----- DATASET ENTRIES
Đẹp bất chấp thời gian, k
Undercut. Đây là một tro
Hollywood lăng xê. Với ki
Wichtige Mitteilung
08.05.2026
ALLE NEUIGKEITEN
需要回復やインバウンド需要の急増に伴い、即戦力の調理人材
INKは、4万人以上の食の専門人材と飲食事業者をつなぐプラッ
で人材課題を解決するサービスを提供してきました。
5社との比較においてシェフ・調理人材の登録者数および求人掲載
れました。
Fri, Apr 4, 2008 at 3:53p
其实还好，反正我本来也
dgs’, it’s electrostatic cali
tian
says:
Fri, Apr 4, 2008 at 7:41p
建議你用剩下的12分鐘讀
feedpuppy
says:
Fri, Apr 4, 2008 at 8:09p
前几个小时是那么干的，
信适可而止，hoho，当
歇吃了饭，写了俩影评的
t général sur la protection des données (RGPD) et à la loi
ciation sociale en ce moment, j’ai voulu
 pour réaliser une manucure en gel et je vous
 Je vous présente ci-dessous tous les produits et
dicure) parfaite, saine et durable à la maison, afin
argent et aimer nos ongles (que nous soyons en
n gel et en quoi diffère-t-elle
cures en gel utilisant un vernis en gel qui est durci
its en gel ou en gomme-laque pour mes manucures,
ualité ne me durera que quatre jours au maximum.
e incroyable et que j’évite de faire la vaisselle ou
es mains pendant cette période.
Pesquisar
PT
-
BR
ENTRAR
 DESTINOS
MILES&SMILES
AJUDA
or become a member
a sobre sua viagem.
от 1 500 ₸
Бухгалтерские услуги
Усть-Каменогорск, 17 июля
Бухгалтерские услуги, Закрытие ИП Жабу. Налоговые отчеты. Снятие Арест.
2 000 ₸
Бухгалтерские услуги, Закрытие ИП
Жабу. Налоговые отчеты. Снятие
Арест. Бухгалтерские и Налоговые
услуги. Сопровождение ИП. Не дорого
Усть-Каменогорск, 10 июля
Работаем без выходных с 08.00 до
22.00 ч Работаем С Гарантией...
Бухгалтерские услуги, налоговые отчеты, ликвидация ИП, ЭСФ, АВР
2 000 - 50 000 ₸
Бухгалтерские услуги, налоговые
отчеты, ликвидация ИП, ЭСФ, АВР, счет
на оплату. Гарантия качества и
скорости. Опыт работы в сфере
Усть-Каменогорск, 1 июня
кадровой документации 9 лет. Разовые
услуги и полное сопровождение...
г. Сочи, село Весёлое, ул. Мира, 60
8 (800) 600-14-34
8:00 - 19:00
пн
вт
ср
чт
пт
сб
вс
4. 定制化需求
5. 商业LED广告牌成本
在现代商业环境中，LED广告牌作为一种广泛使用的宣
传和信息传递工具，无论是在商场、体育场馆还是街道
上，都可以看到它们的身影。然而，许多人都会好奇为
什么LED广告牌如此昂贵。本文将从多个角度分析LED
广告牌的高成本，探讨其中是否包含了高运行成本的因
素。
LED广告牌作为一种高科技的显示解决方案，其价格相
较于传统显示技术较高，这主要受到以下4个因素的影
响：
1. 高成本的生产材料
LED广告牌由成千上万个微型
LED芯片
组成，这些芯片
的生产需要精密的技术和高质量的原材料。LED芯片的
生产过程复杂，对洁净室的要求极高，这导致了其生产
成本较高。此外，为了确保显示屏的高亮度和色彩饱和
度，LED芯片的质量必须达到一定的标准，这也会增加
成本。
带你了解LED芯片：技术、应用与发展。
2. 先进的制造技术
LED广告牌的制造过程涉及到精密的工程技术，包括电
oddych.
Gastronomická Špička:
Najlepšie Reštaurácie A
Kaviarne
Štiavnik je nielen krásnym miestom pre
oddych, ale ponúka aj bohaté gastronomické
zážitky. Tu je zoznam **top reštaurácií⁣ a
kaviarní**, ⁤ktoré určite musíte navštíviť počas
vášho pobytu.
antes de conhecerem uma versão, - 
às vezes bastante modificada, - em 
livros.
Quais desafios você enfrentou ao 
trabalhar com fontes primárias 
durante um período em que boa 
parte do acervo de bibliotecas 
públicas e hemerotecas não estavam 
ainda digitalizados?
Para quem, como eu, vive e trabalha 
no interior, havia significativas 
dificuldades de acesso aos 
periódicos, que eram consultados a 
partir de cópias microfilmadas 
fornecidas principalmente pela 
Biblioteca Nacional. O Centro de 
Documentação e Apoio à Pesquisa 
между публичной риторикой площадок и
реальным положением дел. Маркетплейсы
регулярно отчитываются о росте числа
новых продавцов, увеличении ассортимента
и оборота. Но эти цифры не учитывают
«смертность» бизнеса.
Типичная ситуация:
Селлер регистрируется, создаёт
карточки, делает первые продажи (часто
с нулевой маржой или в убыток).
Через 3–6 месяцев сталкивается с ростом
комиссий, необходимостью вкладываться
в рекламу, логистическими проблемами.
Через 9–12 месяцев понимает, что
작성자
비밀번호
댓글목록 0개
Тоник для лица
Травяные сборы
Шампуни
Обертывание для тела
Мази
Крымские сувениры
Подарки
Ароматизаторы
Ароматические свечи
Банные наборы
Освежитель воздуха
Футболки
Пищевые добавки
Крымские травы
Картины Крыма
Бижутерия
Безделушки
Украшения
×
----------
◆ **JOB**:
From the records above, print only the lines between the one holding "5社との比較においてシェフ・調理人材の登録者数および求人掲載" and the one holding "vášho pobytu.", inclusive, exactly as they stand.

◆ **ANSWER TO THIS PROBLEM**:
5社との比較においてシェフ・調理人材の登録者数および求人掲載
れました。
Fri, Apr 4, 2008 at 3:53p
其实还好，反正我本来也
dgs’, it’s electrostatic cali
tian
says:
Fri, Apr 4, 2008 at 7:41p
建議你用剩下的12分鐘讀
feedpuppy
says:
Fri, Apr 4, 2008 at 8:09p
前几个小时是那么干的，
信适可而止，hoho，当
歇吃了饭，写了俩影评的
t général sur la protection des données (RGPD) et à la loi
ciation sociale en ce moment, j’ai voulu
 pour réaliser une manucure en gel et je vous
 Je vous présente ci-dessous tous les produits et
dicure) parfaite, saine et durable à la maison, afin
argent et aimer nos ongles (que nous soyons en
n gel et en quoi diffère-t-elle
cures en gel utilisant un vernis en gel qui est durci
its en gel ou en gomme-laque pour mes manucures,
ualité ne me durera que quatre jours au maximum.
e incroyable et que j’évite de faire la vaisselle ou
es mains pendant cette période.
Pesquisar
PT
-
BR
ENTRAR
 DESTINOS
MILES&SMILES
AJUDA
or become a member
a sobre sua viagem.
от 1 500 ₸
Бухгалтерские услуги
Усть-Каменогорск, 17 июля
Бухгалтерские услуги, Закрытие ИП Жабу. Налоговые отчеты. Снятие Арест.
2 000 ₸
Бухгалтерские услуги, Закрытие ИП
Жабу. Налоговые отчеты. Снятие
Арест. Бухгалтерские и Налоговые
услуги. Сопровождение ИП. Не дорого
Усть-Каменогорск, 10 июля
Работаем без выходных с 08.00 до
22.00 ч Работаем С Гарантией...
Бухгалтерские услуги, налоговые отчеты, ликвидация ИП, ЭСФ, АВР
2 000 - 50 000 ₸
Бухгалтерские услуги, налоговые
отчеты, ликвидация ИП, ЭСФ, АВР, счет
на оплату. Гарантия качества и
скорости. Опыт работы в сфере
Усть-Каменогорск, 1 июня
кадровой документации 9 лет. Разовые
услуги и полное сопровождение...
г. Сочи, село Весёлое, ул. Мира, 60
8 (800) 600-14-34
8:00 - 19:00
пн
вт
ср
чт
пт
сб
вс
4. 定制化需求
5. 商业LED广告牌成本
在现代商业环境中，LED广告牌作为一种广泛使用的宣
传和信息传递工具，无论是在商场、体育场馆还是街道
上，都可以看到它们的身影。然而，许多人都会好奇为
什么LED广告牌如此昂贵。本文将从多个角度分析LED
广告牌的高成本，探讨其中是否包含了高运行成本的因
素。
LED广告牌作为一种高科技的显示解决方案，其价格相
较于传统显示技术较高，这主要受到以下4个因素的影
响：
1. 高成本的生产材料
LED广告牌由成千上万个微型
LED芯片
组成，这些芯片
的生产需要精密的技术和高质量的原材料。LED芯片的
生产过程复杂，对洁净室的要求极高，这导致了其生产
成本较高。此外，为了确保显示屏的高亮度和色彩饱和
度，LED芯片的质量必须达到一定的标准，这也会增加
成本。
带你了解LED芯片：技术、应用与发展。
2. 先进的制造技术
LED广告牌的制造过程涉及到精密的工程技术，包括电
oddych.
Gastronomická Špička:
Najlepšie Reštaurácie A
Kaviarne
Štiavnik je nielen krásnym miestom pre
oddych, ale ponúka aj bohaté gastronomické
zážitky. Tu je zoznam **top reštaurácií⁣ a
kaviarní**, ⁤ktoré určite musíte navštíviť počas
vášho pobytu.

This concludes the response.